StringTokenizer

Question

keanoppy 0 Light Poster

14 Years Ago

Hi all...i'm currently trying to manipulate strings from tokens. may i know how to eliminate a char from a token without splitting it?Below is some code that i tried.How can i eliminate a certain word after the tokens are set?

package autotextsum;
import java.util.*;
import java.util.StringTokenizer;

public class AutoTextSumm {
	public static void main(String[] args) {
		String s1;
                String sDelim = ".?!";

		StringTokenizer str1=new StringTokenizer("i like you very much.i do not hate you!i do.",sDelim);
		
		while(str1.hasMoreTokens()) {
                    s1=str1.nextToken();
                    s1=s1.trim();
                    System.out.println(s1+"\n");
		}
	}
}

from the above code, the sentences would be split into 3 tokens,which are:
i like you very much
i do not hate you
i do

how do i eliminate the word "do" from each of the tokens?without affecting the number of tokens involved?the output should be like this

i like you very much
i not hate you
i

Thanks in advance for your time^^

java

4 Contributors
10 Replies
260 Views
8 Hours Discussion Span
Latest Post 14 Years Ago Latest Post by keanoppy

All 10 Replies

NormR1 563 Posting Sage

14 Years Ago

how do i eliminate the word "do" from each of the tokens? without affecting the number of tokens involved?

Not sure I understand what you are asking. 'do' is a token.
It is not contained within any other tokens.
Are you asking how to remove one token ('do') from a list of tokens returned by nextToken();
Removing implies that you are saving all the tokens somewhere and that there are some tokens you do not want to save.
In that case, skip the save step if the token is not one you want to save.

The next part is harder:

without affecting the number of tokens involved

If there are two tokens: 'i' and 'do' and you remove one token then there will not be two tokens left.
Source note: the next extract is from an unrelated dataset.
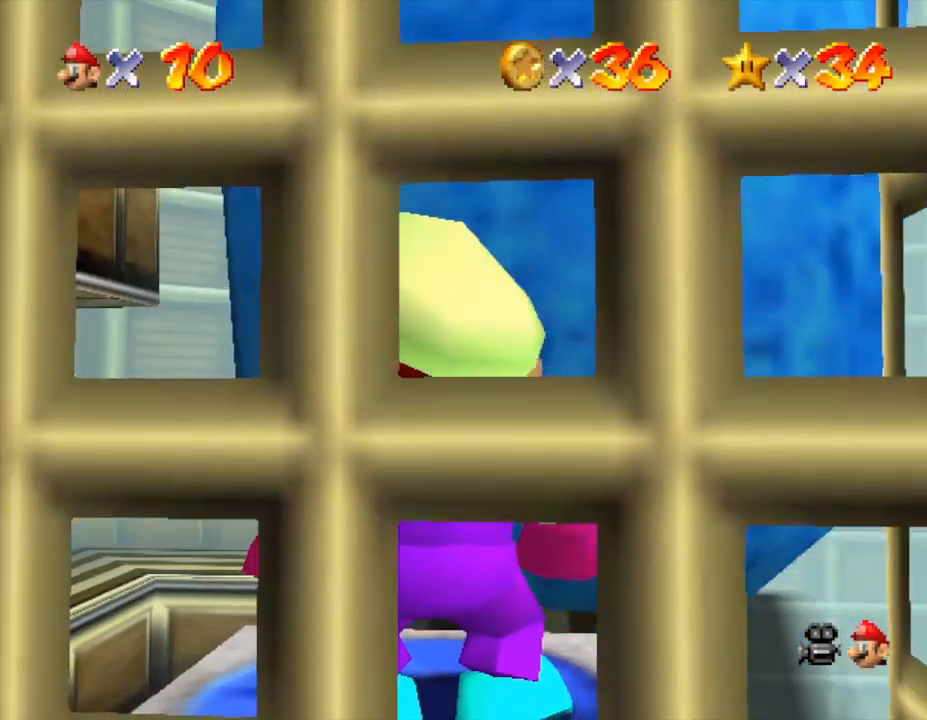
{"buttons": [], "left_stick": "center", "events": [[183, "C_DOWN", "down"], [333, "C_DOWN", "up"]]}
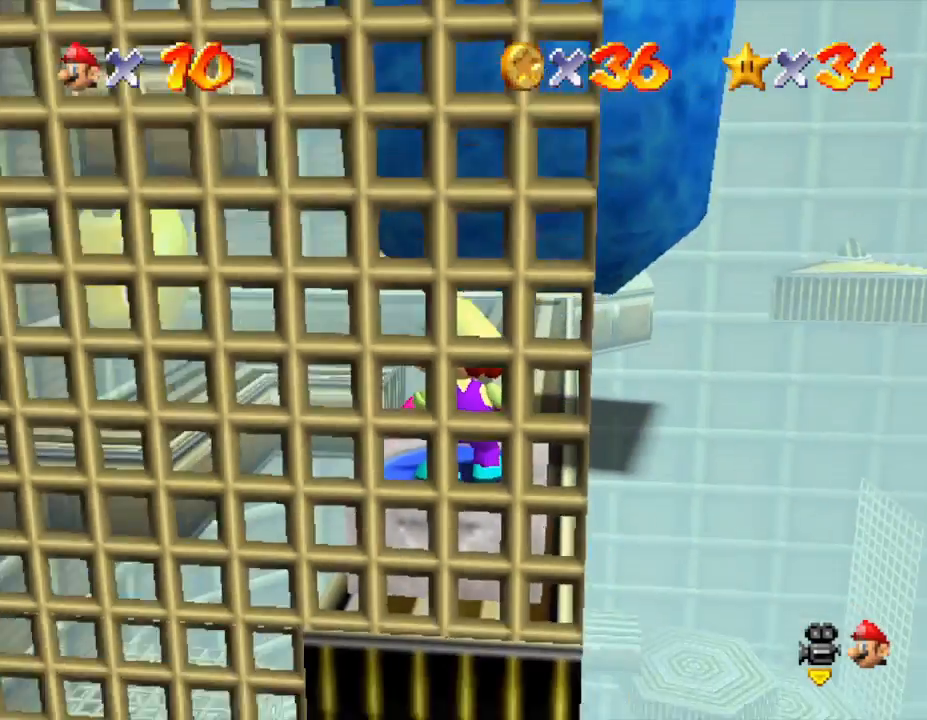
{"buttons": ["Z"], "left_stick": "center", "events": [[350, "A", "down"], [450, "A", "up"], [450, "Z", "down"]]}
Can you explain what you mean by the number of tokens?

jon.kiparsky 326 Posting Virtuoso

14 Years Ago

since only single character should be a delimiter.

Check the API:

String[] split(String regex)
Splits this string around matches of the given regular expression.

Keanoppy - your code is actually pretty much right. All you need is to remove the substring "do" wherever it appears. As I said, split() is one way to do this. There's also a "replaceAll()" method in the String class that will do the job. Those are probably the two easiest ways I can think of to do this.

tong1 22 Posting Whiz

14 Years Ago

A nested while loop may do the job.
Here is the code:

import java.util.*;
import java.util.StringTokenizer;

public class AutoTextSumm {
  public static void main(String[] args) {
	String s1,s2;
        String sDelim = ".?!";
	StringTokenizer str1=new StringTokenizer("i like you very much.i do not hate you!i do.",sDelim);		
	while(str1.hasMoreTokens()) {  // get 3 sentense
           s1=str1.nextToken();
           s1=s1.trim();                  
           StringTokenizer str2=new StringTokenizer(s1, " ");                   
             while(str2.hasMoreTokens()){ // check each word
                s2=str2.nextToken();
                s2=s2.trim();
                if (s2.compareTo("do")!=0) // check word "do"
                System.out.print(s2+ " "); // print/store the valid words
              }
           System.out.println();
	 }
	}
}

Edited 14 Years Ago by tong1 because: n/a

Reply to this topic

Be a part of the DaniWeb community

We're a friendly, industry-focused community of developers, IT pros, digital marketers, and technology enthusiasts meeting, networking, learning, and sharing knowledge.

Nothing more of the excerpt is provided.